** Metin Bölümü **
-------
DELİLLERİN DEĞERLENDİRİLMESİ VE GEREKÇE:
Dava, trafik kazasına dayalı olarak karşı araç zorunlu trafik sigortacısından geçici ve kalıcı işgöremezlik zararının tahsili istemine ilişkindir.
Mahkemece; davanın feragat sebebiyle reddine karar verilmiş olup, hüküm davacı vekili tarafından istinaf edilmiştir.
İstinaf incelemesi HMK.nun 355. maddesi uyarınca istinaf sebepleri ile sınırlı olarak ve kamu düzeni yönünden yapılmıştır.
Davacı, dava tarihinden sonra yargılama devam ederken anlaşma sebebiyle talebinden feragat etmiş, mahkemece yazılı şekilde karar verilmiştir.
Davalı tarafça yargılama aşamasında davacının tazminat talebi karşılanmış olup, davalı ödenen miktar yönünden davacının davada haklılığını kabul etmiş sayılmalıdır. Esasen dava açıldıktan sonra davalı tarafça yapılan bu ödeme nedeniyle davacı tarafın feragat ettiği açık olup, bu durumda kabul edilen bu miktar yönünden davalı tarafın davada haksız olduğu ve dosya kapsamına göre davalının davanın açılmasına sebebiyet verdiği açıktır. Ancak davacı feragat dilekçesinde davalıdan yargılama gideri ve vekalet ücreti olmadığını belirterek davasından feragat etmiştir. Bu durumda yargılama giderleri ve vekalet yönünden mahkemece verilen karar yerindedir.
-------
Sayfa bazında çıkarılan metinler
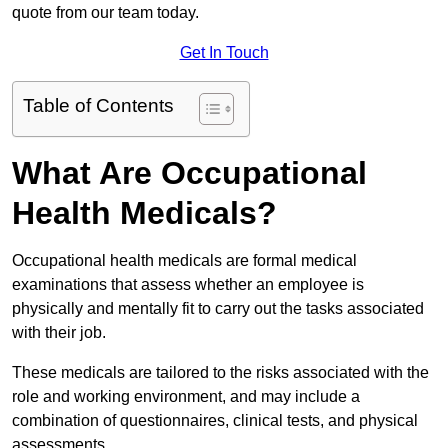
quote from our team today.
Get In Touch
Table of Contents
What Are Occupational
Health Medicals?
Occupational health medicals are formal medical
examinations that assess whether an employee is
physically and mentally fit to carry out the tasks associated
with their job.
These medicals are tailored to the risks associated with the
role and working environment, and may include a
combination of questionnaires, clinical tests, and physical
assessments.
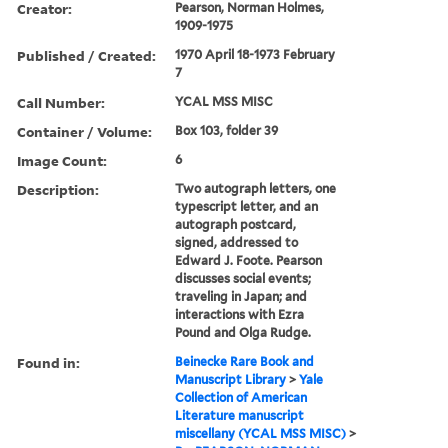
Creator:
Pearson, Norman Holmes,
1909-1975
Published / Created:
1970 April 18-1973 February
7
Call Number:
YCAL MSS MISC
Container / Volume:
Box 103, folder 39
Image Count:
6
Description:
Two autograph letters, one
typescript letter, and an
autograph postcard,
signed, addressed to
Edward J. Foote. Pearson
discusses social events;
traveling in Japan; and
interactions with Ezra
Pound and Olga Rudge.
Found in:
Beinecke Rare Book and
Manuscript Library
>
Yale
Collection of American
Literature manuscript
miscellany (YCAL MSS MISC)
>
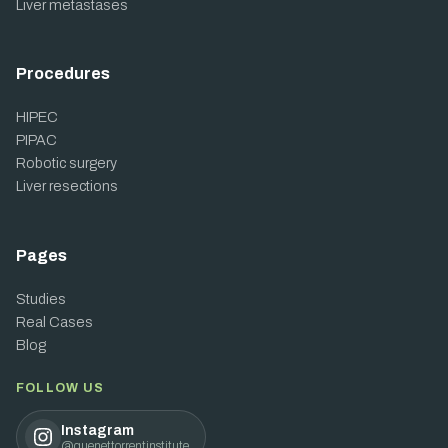
Liver metastases
Procedures
HIPEC
PIPAC
Robotic surgery
Liver resections
Pages
Studies
Real Cases
Blog
FOLLOW US
Instagram
@quenettorrentinstitute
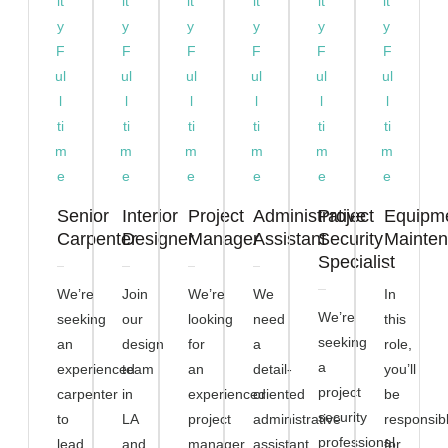
it
it
it
it
it
it
y
y
y
y
y
y
F
F
F
F
F
F
ul
ul
ul
ul
ul
ul
l
l
l
l
l
l
ti
ti
ti
ti
ti
ti
m
m
m
m
m
m
e
e
e
e
e
e
Senior
Interior
Project
Administrative
Project
Equipm
Carpenter
Designer
Manager
Assistant
Security
Mainte
Specialist
We’re
Join
We’re
We
In
We’re
seeking
our
looking
need
this
seeking
an
design
for
a
role,
a
experienced
team
an
detail-
you’ll
project
carpenter
in
experienced
oriented
be
security
to
LA
project
administrative
responsib
professional
lead
and
manager
assistant
for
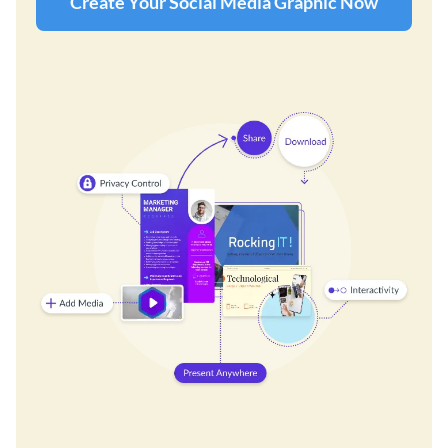
Create Your Social Media Graphic Now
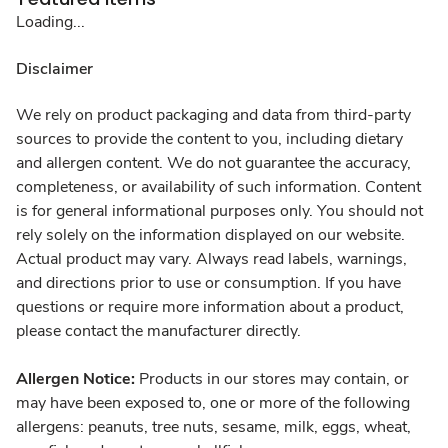
Loading...
Disclaimer
We rely on product packaging and data from third-party
sources to provide the content to you, including dietary
and allergen content. We do not guarantee the accuracy,
completeness, or availability of such information. Content
is for general informational purposes only. You should not
rely solely on the information displayed on our website.
Actual product may vary. Always read labels, warnings,
and directions prior to use or consumption. If you have
questions or require more information about a product,
please contact the manufacturer directly.
Allergen Notice:
Products in our stores may contain, or
may have been exposed to, one or more of the following
allergens: peanuts, tree nuts, sesame, milk, eggs, wheat,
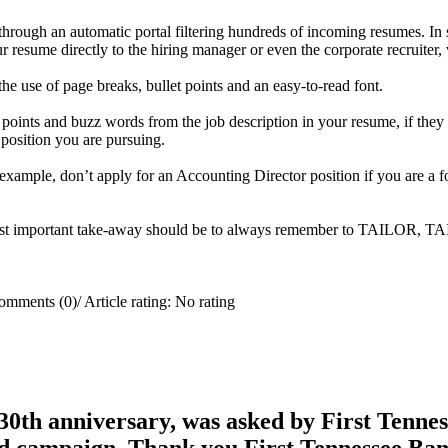
d through an automatic portal filtering hundreds of incoming resumes. 
 resume directly to the hiring manager or even the corporate recruiter,
he use of page breaks, bullet points and an easy-to-read font.
y points and buzz words from the job description in your resume, if th
e position you are pursuing.
r example, don’t apply for an Accounting Director position if you are a 
e most important take-away should be to always remember to TAILOR, 
omments (0)
/
Article rating: No rating
0th anniversary, was asked by First Tenness
rd campaign. Thank you First Tennessee Ba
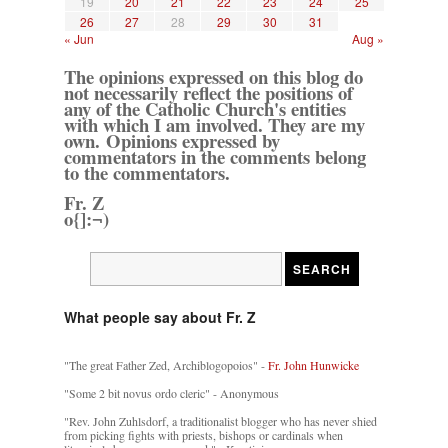
19
20
21
22
23
24
25
26
27
28
29
30
31
« Jun
Aug »
The opinions expressed on this blog do
not necessarily reflect the positions of
any of the Catholic Church's entities
with which I am involved. They are my
own. Opinions expressed by
commentators in the comments belong
to the commentators.
Fr. Z
o{]:¬)
What people say about Fr. Z
"The great Father Zed, Archiblogopoios" -
Fr. John Hunwicke
"Some 2 bit novus ordo cleric" - Anonymous
"Rev. John Zuhlsdorf, a traditionalist blogger who has never shied
from picking fights with priests, bishops or cardinals when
-------
** Etkinlik 1 **
Trafik kazası kararına göre şu ifadeler doğru mu: (a) Hüküm davalı vekili tarafından istinaf edilmiştir. (b) İstinaf incelemesi HMK'nın 355. maddesine göre yapılmıştır. (c) Davacı, feragat dilekçesinde davalıdan vekalet ücreti istemiştir. Her biri için evet ya da hayır deyip kararı belirleyen sözleri aynen alıntılayın.
** Etkinlik 2 **
Trafik kazası kararında davacının talebinden hangi sebeple feragat ettiği belirtiliyor?
** Etkinlik 3 **
Trafik kazası kararını, son cümlesinden sonra gelecek kısımla devam ettirin.
Öğelerin metinle hiçbir bağlantısı yoktur.

** Cevap Alanı 1 **
(a) Hayır: "hüküm davacı vekili tarafından istinaf edilmiştir"
(b) Evet: "İstinaf incelemesi HMK.nun 355. maddesi uyarınca istinaf sebepleri ile sınırlı olarak ve kamu düzeni yönünden yapılmıştır."
(c) Hayır: "davalıdan yargılama gideri ve vekalet ücreti olmadığını belirterek davasından feragat etmiştir"

** Cevap Alanı 2 **
Davacı, anlaşma sebebiyle talebinden feragat etmiştir.

** Cevap Alanı 3 **
6325 S. Hukuk Uyuşmazlıklarında Arabuluculuk Kanununun 18/A maddesinin 18. fıkrasındaki; “özel kanunlarda tahkim veya başka bir alternatif uyuşmazlık çözüm yoluna başvurma zorunluluğunun olduğu veya tahkim sözleşmesinin bulunduğu hâllerde, dava şartı olarak arabuluculuğa ilişkin hükümler uygulanmaz” düzenlemesi uyarınca, somut uyuşmazlıkta dava öncesi başvuru şartının yerine getirilmiş olması karşısında ayrıca zorunlu arabuluculuğa başvurulması gerekmediği halde davacı tarafça arabuluculuğa başvurulmuş olmasından dolayı ortaya çıkan ücretin davalıya yüklenmesi de mümkün bulunmadığından (bu yönde bknz. Yargıtay 4. HD 2021/23273 E.- 2022/901 K., 2021/8181 E. – 2022/1358 K), bu durumda davacı vekilinin tüm istinaf itirazlarının esastan reddi gerekmiştir.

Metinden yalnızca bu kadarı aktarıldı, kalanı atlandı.